За пределами колоний также росло давление и стимул к изучению европейских иностранных языков. Китайское государство, которое в эпоху Цин официально было трехъязычным (китайский, маньчжурский, монгольский), никогда не считало нужным поощрять изучение европейских языков. Парадоксально, но именно этим объясняется высокая лингвистическая компетенция миссионеров-иезуитов в период раннего Нового времени, настолько высокая, что многие из них выступали в качестве переводчиков цинского императора при контактах с эмиссарами из России, Португалии, Нидерландов или Великобритании. Но поскольку бывшие иезуиты, оставшиеся в Китае после упразднения их ордена в Европе, не владели английским языком, британские посланники, установившие в 1793 г. первые дипломатические контакты, в ряде случаев могли общаться только посредством предварительного перевода на латынь в пользу иезуитов. Когда после 1840 г. потребовалось вести более серьезные переговоры, таких посредников уже не было. В Китае изначально отсутствовал персонал, обученный языкам, - еще один недостаток в общей асимметрии между Китаем и Западом, и император долгое время придерживался старой цинской политики, максимально затруднявшей изучение китайского языка иностранцами.
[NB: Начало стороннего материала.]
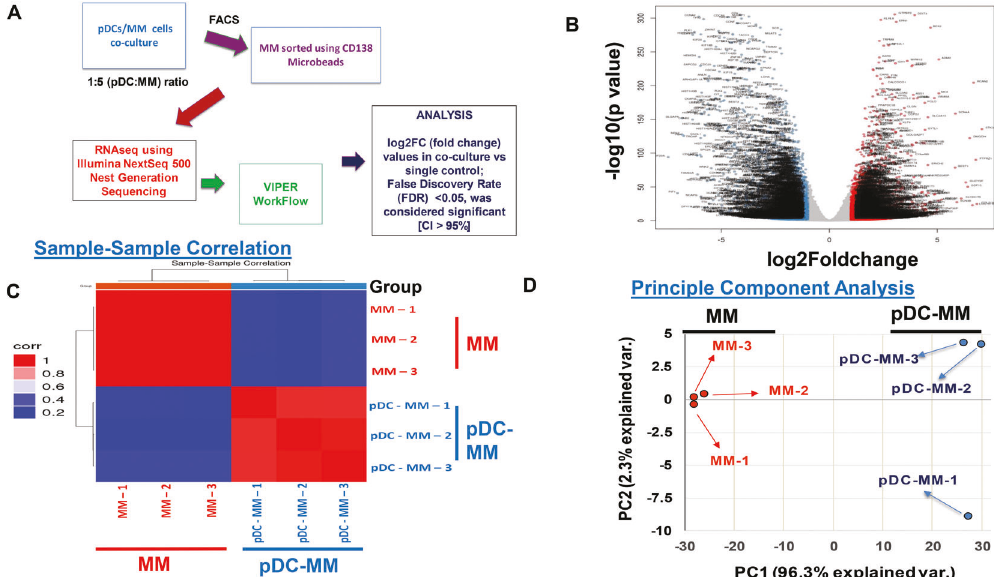
Fig. 1 RNAseq analysis of MM cells in the presence or absence of pDCs. A Schema showing an overview of RNAseq methods and bioinformatics analysis. Puri fi ed MM patient pDCs (from three MM patients) were co-cultured with MM.1S cells (1pDC:5MM) for 48 h, followed by separation of MM.1S cells from pDCs using fl ow cytometry. Total RNA from MM.1S cells was subjected to RNAseq analysis using Illumina NGS. Raw sequence data were analyzed using VIPER work fl ow generating differential expression (DEseq2) and KEGG pathway [27, 28]. Statistical signi fi cance: log2FC (fold change) values in coculture vs control, with an FDR false discovery rate value of <0.05, was considered signi fi cant (CI > 95). Linear model for RNAseq analysis (Limma) and its GUI (Glimma) were also utilized for the visualization of data. B – D pDCs trigger genetic alterations in MM cells. Quantitative analysis demonstrated upregulation or downregulation of genes in MM cells after coculture with pDCs (log2FC range: ±6.0). MM.1S cells were co-cultured with pDCs (from three MM patients) for 48 h (in triplicate, n = 3); separated using CD138 antibody by fl ow sorting, and harvested. Poly RNA was subjected to RNAseq analysis using Illumina NextSeq 500 NGS for total RNA. A total of 19,569 and 25,436 transcripts were analyzed through negative binomial (DEseq2) and linear (Limma) models, respectively. We found that ~9200 (47.01%) and 9250 (36.36%) genes, respectively, were differentially upregulated or downregulated ( p < 0.05). B Volcano Scatter plot showing RNAseq data for MM.1S alone versus coculture. The expression given in log 2 FC varies from ±6 log fold change is >1 (log2FC > 1). Genes are colored blue if the log2 fold change is < − 1 (log2FC < − 1). C Sample – Sample correlation for MM.1S cells cultured in the presence (pDC-MM or coculture; sample names: pDC-MM-1, pDC-MM-2, and pDC-MM-3) vs absence (MM; sample names: MM- 1, MM-2, and MM-3) of pDCs is shown. The correlation clustering shows that MM and pDC-MM are clustered in two different groups based upon differential gene expression. D Principal component analysis (PCA) showing pDC-induced genetic changes in MM cells: high dimensional expression data was mathematically reduced to principal components that were used to describe variation across samples in fewer dimensions to allow logical interpretation. Principal component 1 (PC1) accounts for the most amount variation across samples, followed by PC2. The PC1 vs PC2 plot of the RNAseq data is presented showing two sets of samples (MM and pDC-MM) clustered in spatially separated groups in reduced dimensional space, implicating a distinct genetic status of MM cells when cultured alone (MM) versus with pDCs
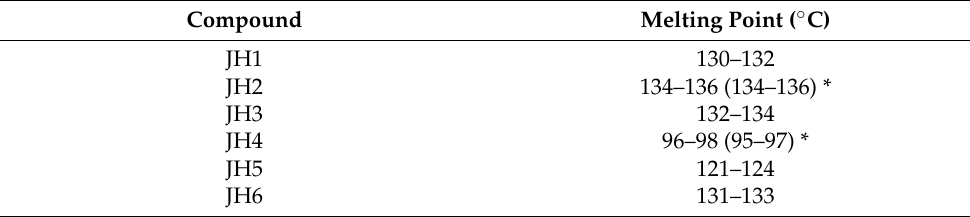
Table 1. Melting point of bis-THTTs (JH1–JH6).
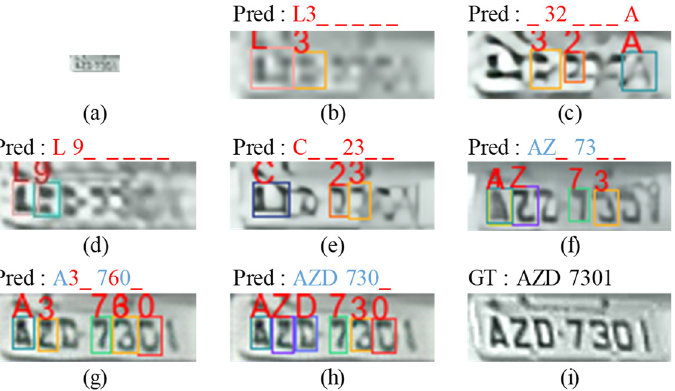
Figure 9. LP recognition results on ( a ) input low-quality legacy image (24 × 8), ( b ) bicubic image (96 × 32), ( c ) MZSR result, ( d ) DRN result, ( e ) SwinIR result, ( f ) HIFA-LPR (Step 1) result, ( g ) HIFA-LPR (Step 2) result, ( h ) HIFA-LPR (Step 3) result, ( i ) HR image. “_” denotes a missing character. Red character denotes an incorrect prediction. Blue character denotes a correct prediction. “GT” denotes ground truth. “Pred” denotes the prediction result.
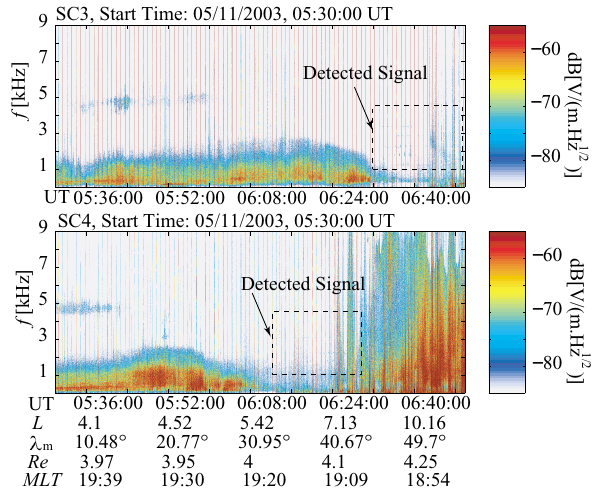
Fig. 8. Detailed WBD spectrogram from the Cluster satellite pass during 26 January 2003, at the time of detection (13:23:45 UT), of the HAARP signal. The magnitude scale refers to electric field intensity. Highlighted are the detected pulses and the separation be- tween the two sideband waves in the detailed zoom-in. Information about the location of the spacecraft, the L shell, Magnetic Local Time (MLT) the radial distance to the Earth (Re) and magnetic lati- tude ( λ m ) is shown below.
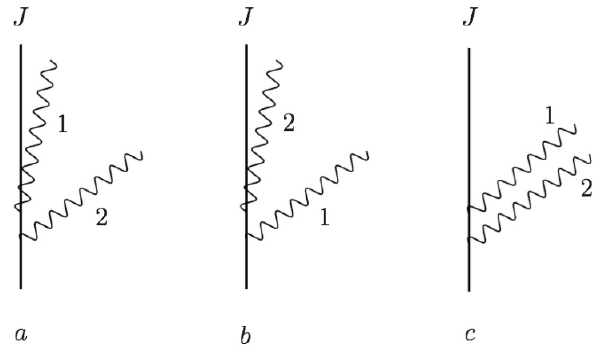
Figure 9 . Con(cid:12)gurations of collinear-soft emissions at NNLO. Either emissions 1 or 2 are closest to the eikonal direction J ( a , b ) or 1 & 2 get clustered into one branch (cid:12)rst and are then combined with J ( c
В Османской империи изучение европейских языков также не поощрялось вплоть до XIX века. Но после 1834 г. (сопоставимая китайская дата - 1877 г.), когда Возвышенная Порта начала создавать постоянные дипломатические представительства в главных европейских столицах, некоторые из ведущих реформаторов Танзимата познакомились с иностранными языками и зарубежными странами, работая дипломатами за границей. Новая властная элита эпохи Танзимата рекрутировалась не столько из армии и улама (духовенства, получившего юридическое образование), сколько из Бюро государственных переводов и канцелярий посольств. В Китае же цинское правительство изменило курс только после поражения во Второй опиумной войне в 1860 году. Уже через два года в Пекине была основана переводческая школа Тунвэньгуань - первое учебное заведение западного типа, в задачу которого входило обучение англоязычных специалистов и перевод технической литературы с Запада (что было не так уж сложно, учитывая, что, как и в Турции несколькими десятилетиями ранее, большая часть лексики сначала должна была быть создана на языке назначения). Даже некоторые из крупных государственных арсеналов и верфей, появившихся в этот период, имели при себе языковые отделы. Однако наиболее важным каналом передачи языка были миссионерские школы и университеты. На Парижской мирной конференции 1919 г. Китай выставил молодую гвардию способных дипломатов, которые поражали окружающих своим знанием иностранных языков.
В Японии, где классический китайский оставался самым престижным языком образования вплоть до конца эпохи Токугава, за контакты с голландцами в Нагасаки отвечали специализированные иерархии переводчиков; мир подлинной учености не имел с ними практически ничего общего. Именно через это игольное ушко голландской торговли, только с официального одобрения, европейские знания попадали на закрытый архипелаг. Только после 1800 г. японскому правительству стало ясно, что голландский язык - не самый важный европейский язык, и теперь все больше усилий прилагалось к переводу с русского и английского. С XVII в. японцы были знакомы и с переводами западных научных и медицинских текстов на классический китайский язык, выполненными иезуитами в Китае с помощью местных ученых; "Голландские исследования" (rangaku), в которых научные материалы занимали видное место с 1770-х годов, были не единственным путем передачи западных знаний в Японию. Но в конечном счете более интенсивное внедрение этих знаний в период Мэйдзи стало возможным только благодаря тому, что помимо привлечения западных специалистов более планомерно велась работа по развитию переводческих навыков у самих японцев.